Tuesday, March 5, 2019

Citizen Science Program needs your help observing the weather!



Do you ever wonder how much rainfall you received from a recent thunderstorm?  If so, an important volunteer weather-observing program needs your help!  The Community Collaborative Rain, Hail, and Snow network, or CoCoRaHS, is looking for new volunteers across Florida.  The grassroots effort is part of a growing national network of home-based and amateur observers that has the goal of providing a high-density precipitation network that supplements existing observations.

CoCoRaHS came about as a result of a devastating flash flood that hit Fort Collins, Colorado, in July 1997, which showed the need for more local-scale precipitation observing.  In the years after, the network expanded, arriving in Florida in 2007.  Through CoCoRaHS, thousands of volunteers, young and old, document the size, intensity, duration and patterns of rain, hail, and snow by taking simple measurements in their own backyards.  CoCoRaHS observations proved essential for documenting Hurricane Michael rainfall in 2018.  

To join the network, volunteers sign up on the CoCoRaHS Web site,  http://www.cocorahs.org.  On the Web site, they also can purchase the required inexpensive 4-inch plastic rain gauge and take a simple training module.  They also use the Web site to submit their reports.  Observations are immediately available on maps and reports viewable by anyone with an Internet connection.  The process takes only five minutes a day, providing accurate measurements that supplement existing networks and provide useful results to scientists, resource managers, decision makers, and other users.

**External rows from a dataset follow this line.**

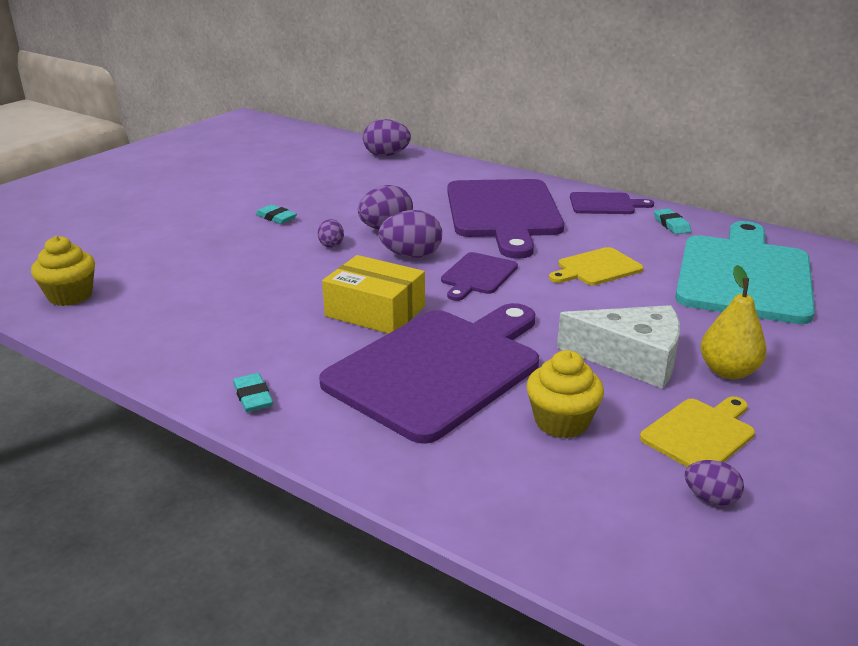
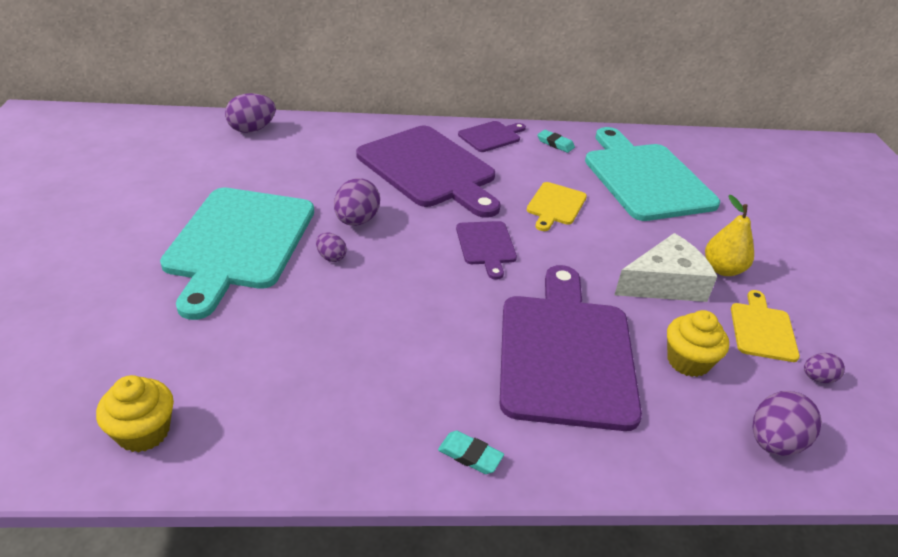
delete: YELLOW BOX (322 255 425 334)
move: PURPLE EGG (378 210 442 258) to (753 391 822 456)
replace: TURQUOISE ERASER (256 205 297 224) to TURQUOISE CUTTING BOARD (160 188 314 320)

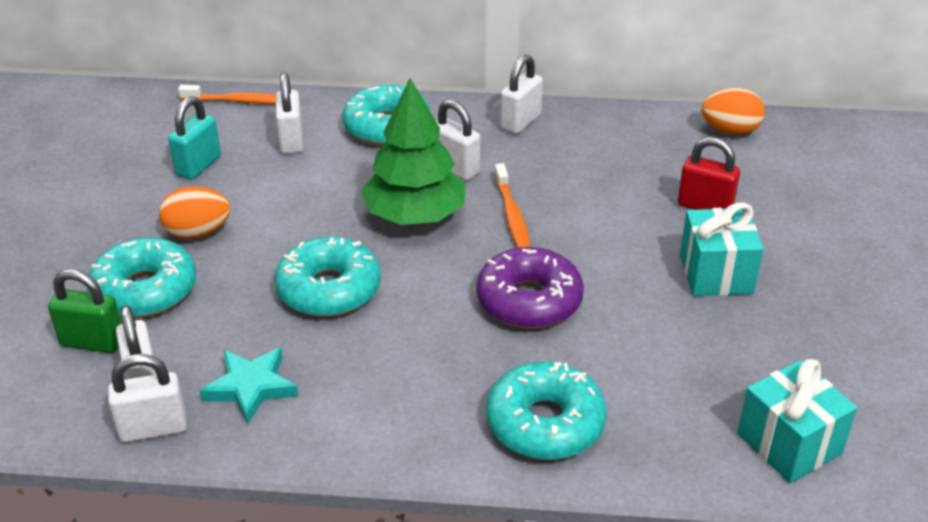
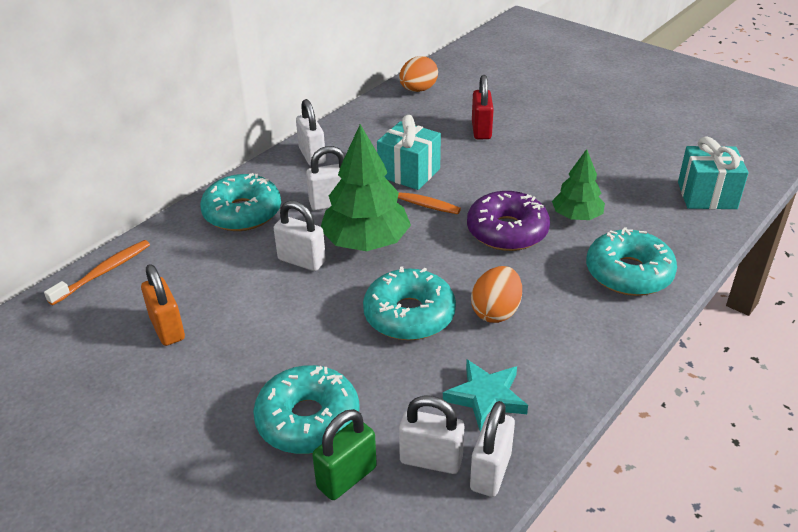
insert: GREEN TREE (552 149 605 220)
move: ORANGE EGG (159 186 230 239) to (471 266 522 323); WHITE PADLOCK (276 73 303 154) to (274 201 326 271); TURQUOISE GIFT (680 202 764 296) to (377 115 441 190)
recolor: TURQUOISE PADLOCK (168 96 221 179) to ORANGE PADLOCK (141 264 185 346)
rotate: RED PADLOCK (678 137 740 210) = (472 75 494 139) 60 degrees counterclockwise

“Florida has extremely variable rainfall over short distances, especially during the summer wet season”, said Danny Brouillette, a climatologist with the Florida Climate Center (a unit of Florida State University) and a Florida coordinator for CoCoRaHS.  “Data gathered from CoCoRaHS volunteers are very important in better understanding local weather and climate patterns.”

“We are in need of new observers across the entire state.  We would like to emphasize rural locations and areas near the coast,” added Brouillette.